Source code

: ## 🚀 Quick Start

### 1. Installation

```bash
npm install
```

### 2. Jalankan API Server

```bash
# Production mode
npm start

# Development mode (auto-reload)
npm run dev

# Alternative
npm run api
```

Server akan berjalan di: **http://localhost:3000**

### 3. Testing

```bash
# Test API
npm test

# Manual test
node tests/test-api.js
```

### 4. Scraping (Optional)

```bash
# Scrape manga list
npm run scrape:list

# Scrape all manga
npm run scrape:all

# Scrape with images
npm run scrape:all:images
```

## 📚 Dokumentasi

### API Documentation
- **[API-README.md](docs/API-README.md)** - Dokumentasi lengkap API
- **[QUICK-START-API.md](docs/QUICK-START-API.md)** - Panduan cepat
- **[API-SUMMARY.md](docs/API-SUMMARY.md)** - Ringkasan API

* * *

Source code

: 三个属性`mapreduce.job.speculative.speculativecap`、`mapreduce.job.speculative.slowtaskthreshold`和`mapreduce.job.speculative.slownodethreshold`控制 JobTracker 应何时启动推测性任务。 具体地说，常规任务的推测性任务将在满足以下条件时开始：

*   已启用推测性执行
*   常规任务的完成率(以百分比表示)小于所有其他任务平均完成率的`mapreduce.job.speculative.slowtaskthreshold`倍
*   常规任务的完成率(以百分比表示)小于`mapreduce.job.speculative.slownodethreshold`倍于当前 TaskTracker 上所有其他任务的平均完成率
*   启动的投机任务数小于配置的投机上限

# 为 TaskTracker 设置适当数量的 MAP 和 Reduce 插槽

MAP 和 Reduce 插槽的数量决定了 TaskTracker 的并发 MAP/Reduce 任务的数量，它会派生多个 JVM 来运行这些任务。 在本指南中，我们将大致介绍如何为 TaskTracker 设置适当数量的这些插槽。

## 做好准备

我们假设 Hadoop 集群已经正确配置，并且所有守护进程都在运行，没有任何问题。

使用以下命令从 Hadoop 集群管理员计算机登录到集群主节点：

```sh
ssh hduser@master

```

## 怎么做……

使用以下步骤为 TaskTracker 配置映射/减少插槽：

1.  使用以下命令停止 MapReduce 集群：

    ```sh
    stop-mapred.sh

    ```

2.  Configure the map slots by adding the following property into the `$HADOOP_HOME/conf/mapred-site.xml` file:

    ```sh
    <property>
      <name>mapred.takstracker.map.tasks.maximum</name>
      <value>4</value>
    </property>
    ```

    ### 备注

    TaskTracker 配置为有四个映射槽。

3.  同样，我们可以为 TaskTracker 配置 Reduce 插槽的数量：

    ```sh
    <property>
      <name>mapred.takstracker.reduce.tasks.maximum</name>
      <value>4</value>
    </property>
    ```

==

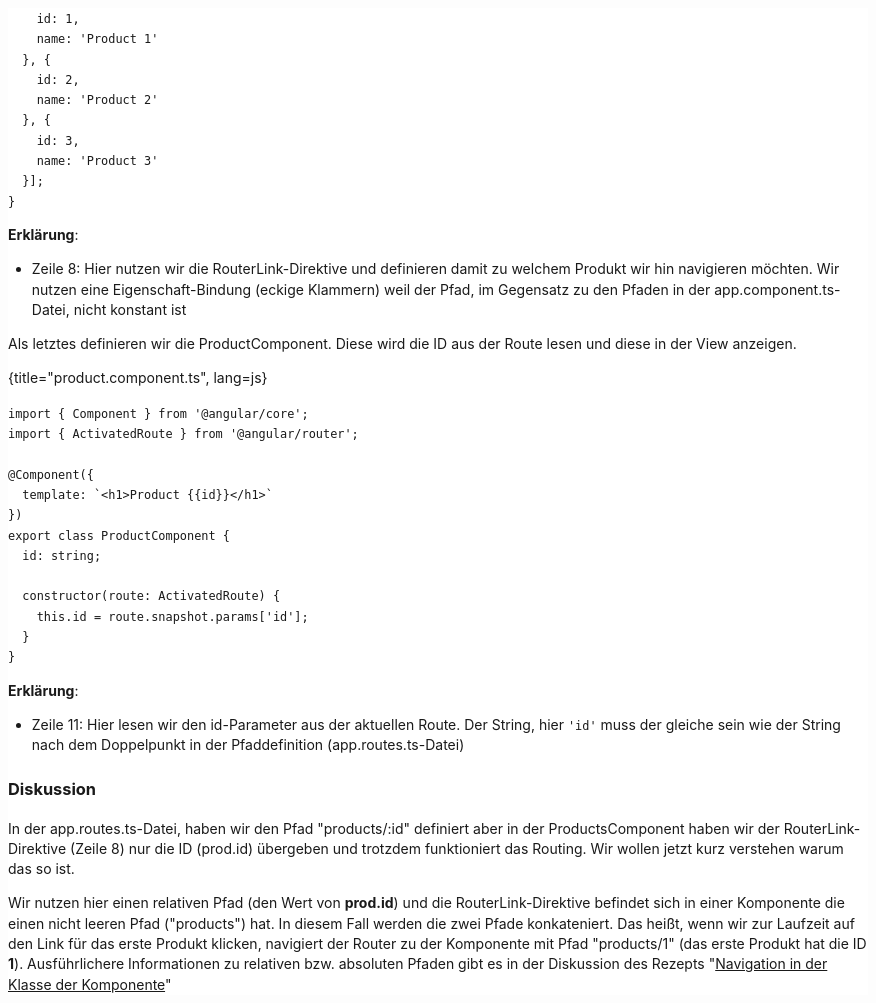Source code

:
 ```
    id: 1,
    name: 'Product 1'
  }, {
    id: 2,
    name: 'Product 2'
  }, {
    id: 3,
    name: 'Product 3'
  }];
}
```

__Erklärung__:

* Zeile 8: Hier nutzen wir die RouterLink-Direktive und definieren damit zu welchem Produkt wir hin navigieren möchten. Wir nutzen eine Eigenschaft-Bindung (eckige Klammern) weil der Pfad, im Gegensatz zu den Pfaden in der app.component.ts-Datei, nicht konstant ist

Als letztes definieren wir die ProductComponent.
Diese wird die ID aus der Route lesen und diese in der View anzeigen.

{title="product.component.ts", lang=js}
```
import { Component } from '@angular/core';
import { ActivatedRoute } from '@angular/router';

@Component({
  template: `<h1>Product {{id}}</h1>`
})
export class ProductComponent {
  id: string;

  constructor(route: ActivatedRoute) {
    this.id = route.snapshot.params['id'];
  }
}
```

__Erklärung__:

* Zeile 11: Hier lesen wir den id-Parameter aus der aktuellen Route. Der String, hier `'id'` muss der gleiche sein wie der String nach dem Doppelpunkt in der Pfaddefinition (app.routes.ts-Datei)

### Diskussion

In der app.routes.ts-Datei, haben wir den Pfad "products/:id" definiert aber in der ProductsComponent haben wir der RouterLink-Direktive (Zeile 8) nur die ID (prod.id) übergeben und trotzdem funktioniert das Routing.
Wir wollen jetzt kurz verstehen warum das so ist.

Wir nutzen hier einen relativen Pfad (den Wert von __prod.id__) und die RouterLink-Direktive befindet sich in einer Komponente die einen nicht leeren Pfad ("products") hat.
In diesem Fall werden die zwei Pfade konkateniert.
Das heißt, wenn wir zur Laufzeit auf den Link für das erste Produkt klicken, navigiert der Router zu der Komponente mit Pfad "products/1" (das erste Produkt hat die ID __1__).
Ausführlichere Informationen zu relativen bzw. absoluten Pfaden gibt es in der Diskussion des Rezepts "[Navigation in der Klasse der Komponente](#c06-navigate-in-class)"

EXERCISE:
All lines above that contain the word "speculative" are to be copied.

WRITTEN RESPONSE:
: 三个属性`mapreduce.job.speculative.speculativecap`、`mapreduce.job.speculative.slowtaskthreshold`和`mapreduce.job.speculative.slownodethreshold`控制 JobTracker 应何时启动推测性任务。 具体地说，常规任务的推测性任务将在满足以下条件时开始：
*   常规任务的完成率(以百分比表示)小于所有其他任务平均完成率的`mapreduce.job.speculative.slowtaskthreshold`倍
*   常规任务的完成率(以百分比表示)小于`mapreduce.job.speculative.slownodethreshold`倍于当前 TaskTracker 上所有其他任务的平均完成率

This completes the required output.